Monday, July 20, 2009

Snorts and Hoots


I have a few CDs that are a mixture of nature’s sounds and instrumental music. They’re called things like “Loon Summer” or “Yellowstone Nights” and have the usual sounds: rivers, rain, thunder, wind, bird songs, plus a few snorts, cackles, and howls thrown in. I don’t listen to them a lot, but I do go through phases when that’s my background noise of choice. I get some strange looks when someone walks into my office just as an elk is bellowing out his mating call. I used to try to explain to my visitor what the CD was all about. Now I just say, “What? Never heard an elk mating call before?” I’ve found that bluffing my way through life works pretty well, and this situation is no different. I just act like elk snorts are normal office music and anyone who doesn’t recognize that fact is obviously an environmentally-insensitive barbarian. It’s a strategy that works only occasionally, but it’s quicker than giving the full explanation. And if people walk away with the impression that I’m a bit eccentric, I consider that one of the privileges of aging.

Of course, we get many of those sounds for free during those mild days of spring and fall when we can sleep with our windows open at night. That’s one of the many joys of living in a rural area. The owls, coyotes, and whip-poor-wills let us know that they are out there, doing whatever it is they do until the sun rises again.
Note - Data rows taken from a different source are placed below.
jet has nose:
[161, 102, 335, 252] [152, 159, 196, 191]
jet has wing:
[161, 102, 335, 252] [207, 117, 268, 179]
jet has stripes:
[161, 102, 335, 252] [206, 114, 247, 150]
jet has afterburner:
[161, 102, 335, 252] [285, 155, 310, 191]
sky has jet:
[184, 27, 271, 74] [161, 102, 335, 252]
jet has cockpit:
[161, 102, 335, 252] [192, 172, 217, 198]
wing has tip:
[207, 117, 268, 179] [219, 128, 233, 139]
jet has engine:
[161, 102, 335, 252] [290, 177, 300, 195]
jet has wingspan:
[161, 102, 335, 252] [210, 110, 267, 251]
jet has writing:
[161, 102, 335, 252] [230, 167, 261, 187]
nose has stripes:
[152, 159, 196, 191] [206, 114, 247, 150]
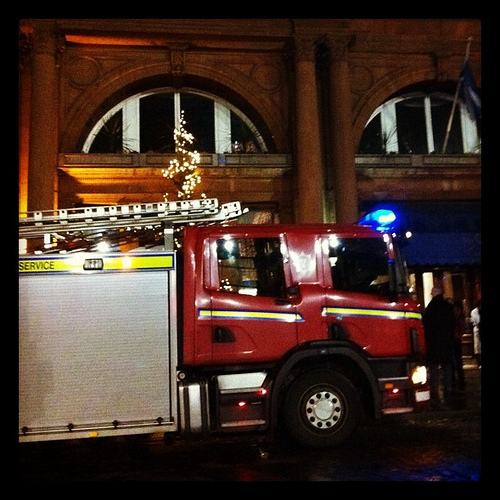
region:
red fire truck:
[19, 188, 433, 468]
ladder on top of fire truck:
[20, 188, 274, 259]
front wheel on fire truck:
[275, 358, 389, 455]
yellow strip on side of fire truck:
[18, 258, 175, 276]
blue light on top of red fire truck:
[350, 208, 402, 231]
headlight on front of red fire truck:
[406, 363, 436, 393]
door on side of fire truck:
[203, 285, 303, 360]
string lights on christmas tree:
[150, 102, 217, 202]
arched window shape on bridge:
[70, 80, 265, 157]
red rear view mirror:
[280, 273, 310, 313]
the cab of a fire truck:
[178, 203, 432, 455]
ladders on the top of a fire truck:
[15, 192, 256, 240]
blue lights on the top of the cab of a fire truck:
[359, 199, 406, 237]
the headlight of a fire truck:
[408, 358, 430, 394]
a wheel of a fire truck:
[279, 355, 364, 462]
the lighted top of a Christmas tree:
[157, 104, 207, 199]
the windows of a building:
[354, 77, 494, 162]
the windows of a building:
[72, 70, 279, 162]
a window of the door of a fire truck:
[324, 229, 401, 306]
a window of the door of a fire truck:
[208, 228, 298, 315]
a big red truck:
[183, 194, 465, 451]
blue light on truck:
[363, 203, 402, 232]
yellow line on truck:
[23, 252, 180, 284]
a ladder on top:
[27, 179, 257, 251]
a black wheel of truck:
[264, 351, 383, 471]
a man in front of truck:
[411, 272, 496, 474]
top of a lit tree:
[148, 107, 215, 200]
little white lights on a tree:
[136, 94, 221, 208]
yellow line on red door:
[191, 287, 328, 334]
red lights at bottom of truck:
[221, 377, 406, 424]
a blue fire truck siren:
[346, 195, 398, 235]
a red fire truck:
[17, 202, 437, 450]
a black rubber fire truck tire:
[281, 360, 365, 453]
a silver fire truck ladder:
[4, 190, 252, 236]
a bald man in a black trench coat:
[423, 282, 458, 411]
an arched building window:
[68, 72, 275, 167]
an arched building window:
[352, 60, 490, 166]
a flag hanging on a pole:
[449, 44, 492, 141]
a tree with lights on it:
[163, 102, 218, 207]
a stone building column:
[23, 15, 68, 263]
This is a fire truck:
[24, 208, 455, 467]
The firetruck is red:
[17, 196, 447, 461]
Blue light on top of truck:
[348, 194, 403, 238]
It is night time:
[12, 17, 484, 487]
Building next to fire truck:
[20, 19, 482, 211]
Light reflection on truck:
[57, 232, 144, 282]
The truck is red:
[134, 198, 425, 456]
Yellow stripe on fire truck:
[189, 294, 436, 334]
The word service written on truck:
[17, 258, 63, 278]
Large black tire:
[259, 356, 396, 481]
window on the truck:
[217, 245, 276, 302]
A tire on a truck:
[284, 367, 369, 455]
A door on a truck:
[201, 230, 297, 357]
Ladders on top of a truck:
[16, 196, 247, 239]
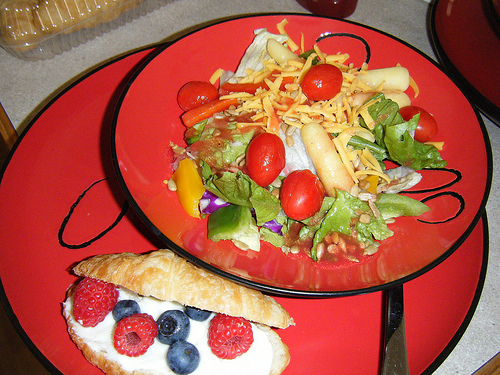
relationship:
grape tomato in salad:
[279, 168, 326, 220] [110, 12, 492, 297]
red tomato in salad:
[244, 130, 287, 187] [165, 25, 441, 252]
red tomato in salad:
[174, 79, 220, 112] [191, 28, 443, 252]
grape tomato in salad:
[301, 61, 345, 101] [165, 25, 441, 252]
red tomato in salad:
[394, 104, 439, 143] [165, 25, 441, 252]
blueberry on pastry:
[184, 300, 211, 325] [39, 241, 299, 374]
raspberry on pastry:
[72, 275, 117, 327] [39, 241, 299, 374]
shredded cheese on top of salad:
[208, 17, 418, 184] [165, 25, 441, 252]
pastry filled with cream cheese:
[58, 249, 302, 374] [248, 339, 280, 373]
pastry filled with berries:
[58, 249, 302, 374] [112, 303, 197, 352]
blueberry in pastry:
[155, 299, 201, 374] [39, 241, 299, 374]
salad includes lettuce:
[165, 25, 441, 252] [368, 96, 446, 173]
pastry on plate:
[58, 249, 302, 374] [109, 14, 487, 297]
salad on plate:
[165, 25, 441, 252] [109, 14, 487, 297]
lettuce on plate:
[317, 189, 423, 254] [109, 14, 487, 297]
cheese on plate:
[304, 101, 378, 130] [109, 14, 487, 297]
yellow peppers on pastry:
[165, 137, 215, 227] [58, 249, 302, 374]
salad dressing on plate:
[287, 132, 303, 164] [109, 14, 487, 297]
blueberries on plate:
[205, 313, 255, 362] [1, 37, 492, 374]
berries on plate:
[112, 312, 159, 357] [1, 37, 492, 374]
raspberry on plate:
[72, 275, 117, 327] [1, 37, 492, 374]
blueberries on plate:
[110, 292, 222, 373] [1, 37, 492, 374]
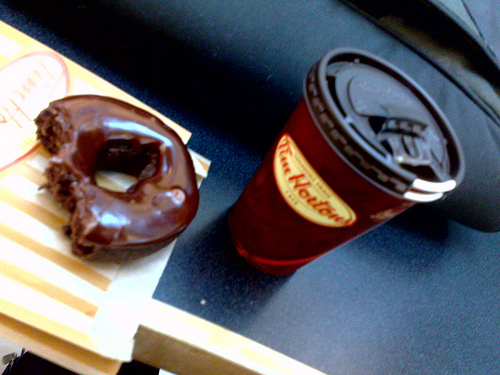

I’ve heard stories about people from the city who visit their country relatives and can’t sleep at night because it’s either too quiet or the night-time noises are unfamiliar. Their primary contact with nature during a typical week is scurrying across the parking lot from their car to the office, so their idea of “the sounds of nature” is a bit different from us small town folks. I wonder if there’s a market for CDs featuring loud music overlaid with the sounds of traffic, police sirens, domestic disturbances, public drunkenness, and gunshots. We could keep a copy on hand for when our friends from Atlanta or Nashville come to visit; you know, just to make them feel at home and to help them get a good night’s sleep.

Every summer my buddies and I do a little night fishing, so we have to fish by sound. We spend a lot of time standing quietly, listening for a trout to make a noise as he feeds on insects floating on the surface of the river. We are usually listening so intently that we don’t hear much else. All our energy is focused on distinguishing the river turbulence from a fish’s splash, but at times when there’s no fish activity, the other night sounds become noticeable.

For the most part, the outdoors is quiet at night, but during these moments of stillness we begin to notice a few background noises: the croaks of frogs (big ones at the water’s edge, small ones in the trees), the splashes of beavers and muskrats, the whir of mayflies fluttering by, the conversations of owls. To me, there’s something about the calls of the owls that is haunting. Of course, lots of things seem haunting at night, but the owls are like disembodied woodland spirits, forest dwellers who are comfortable in the dark, unlike me who never quite gets his bearings in the black of night.

One very common owl in the eastern US, from the Gulf of Mexico to Canada, is the Barred Owl. This owl gives a classic owl hoot but with a very distinctive, non-hooting, closing note of “awl.” Peterson describes it as, “Who cooks for you? Who cooks for you all?” The words “who cooks for you” are the hoots. The “you all” at the end is a non-hooting moan. But this is one that Peterson doesn’t get quite right, and it’s something that is obvious to a Southerner. The Barred Owl doesn’t end his call with “you all.” He ends it, very distinctly, with “ya’ll.” He says, “Who cooks for you? Who cooks for ya’ll?” The ya’ll at the end is very clearly (at least to my ears) a one syllable ya’ll, not a two syllable you all. I’m sorry, but as a Southerner I just had to set the record straight.

I once asked a girl from Massachusetts to listen to a recording of the Barred Owl. She thought the call was “you all,” not “ya’ll.” Personally, I think she was just being stubborn; that, or maybe them Yankees just don’t hear too good.

Ya’ll have a good night, full of snorts and hoots.